Mobility is becoming more and more of a must-have when it comes to unified communications (UC) deployments. The demand for increased workplace flexibility, the far-flung nature of today’s partnerships and an ever-more on-the-go workforce are all necessitating enterprises to have a mobile strategy—and UC is emerging as the best way for IT departments to get their arms around the trend. But the right device strategy—beyond the phone or tablet—will be critical to getting the most out of any deployment.

Bring your own device (BYOD) and shadow IT (a.k.a. bring your own application) means that employees are often accessing work resources and moving work materials around using devices and networks and apps that the IT department has no control over. According to John Howard, director of UC collaboration, EMEA, for Logitech for Business, companies are looking to rectify this by giving employees a mobile, intuitive experience via their UC platforms.

“Without doubt, the mobile app market and increased connectivity are writing the next chapter of enterprise UC, and it is quietly developing around us,” Howard said in a blog. “IT departments will find that adopting this technology will help them better manage their workforces who are increasingly finding the desk unit a productivity desert.”

Plenty of collaboration vendors such as Microsoft and Cisco already offer mobile apps for their UC systems, and other UC players are investing to make features like white boarding, screen-sharing and single-reach number standard for mobile users.

Image via Shutterstock

As better bandwidth for 4G and more pervasive high-speed Wi-Fi becomes available, “further enhancements of the UC 'skin' and intuitive user interfaces coupled with stability in application performance is going to further drive mobile UC,” Howard said.

But a potential stumbling block remains in the form of device support. Beyond the smartphone or tablet itself, a range of corporate peripherals is changing the endpoint landscape.

“It used to be that the only PBX endpoints were classic telephones and that only certain employees, typically those who spent the whole day on the phone, used headsets,” explained Phil Edholm, president and founder of PKE Consulting, in a column. “But at least four factors are driving a dramatic change in the in-office adoption of headsets and other audio devices, including USB and Bluetooth-connected [devices]. The result is a growing market for UC audio peripherals.”
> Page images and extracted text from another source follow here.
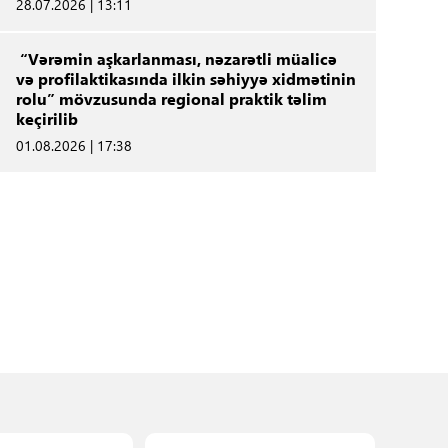
28.07.2026 | 13:11
“Vərəmin aşkarlanması, nəzarətli müalicə
və profilaktikasında ilkin səhiyyə xidmətinin
rolu” mövzusunda regional praktik təlim
keçirilib
01.08.2026 | 17:38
Thus, companies should make sure that their collaboration products are certified for use with a range of UC platforms, like Cisco Jabber, WebEx and Skype for Business.

Jabra Motion for instance is a line of Bluetooth behind-the-ear wearing wireless headsets with full mobile UC integration.

“While these devices are important for UC operation, they often come as afterthoughts in most new communications deployments,” Edholm said. “However, they are rapidly becoming the primary physical user interface to the communications platform. As such, these devices often are a significant if not the most important factor in call or session quality and user reaction. I believe that making the right audio headset or other audio device decisions as part of a UC rollout is critical for ensuring adoption and managing total costs.”

If companies get the device strategy right, “4G is providing a massive improvement in mobile bandwidth and Wi-Fi speeds are increasing with fiber to business and home. This will have a huge impact on employees having a real choice to make a video call from a device of their choosing,” concluded Howard.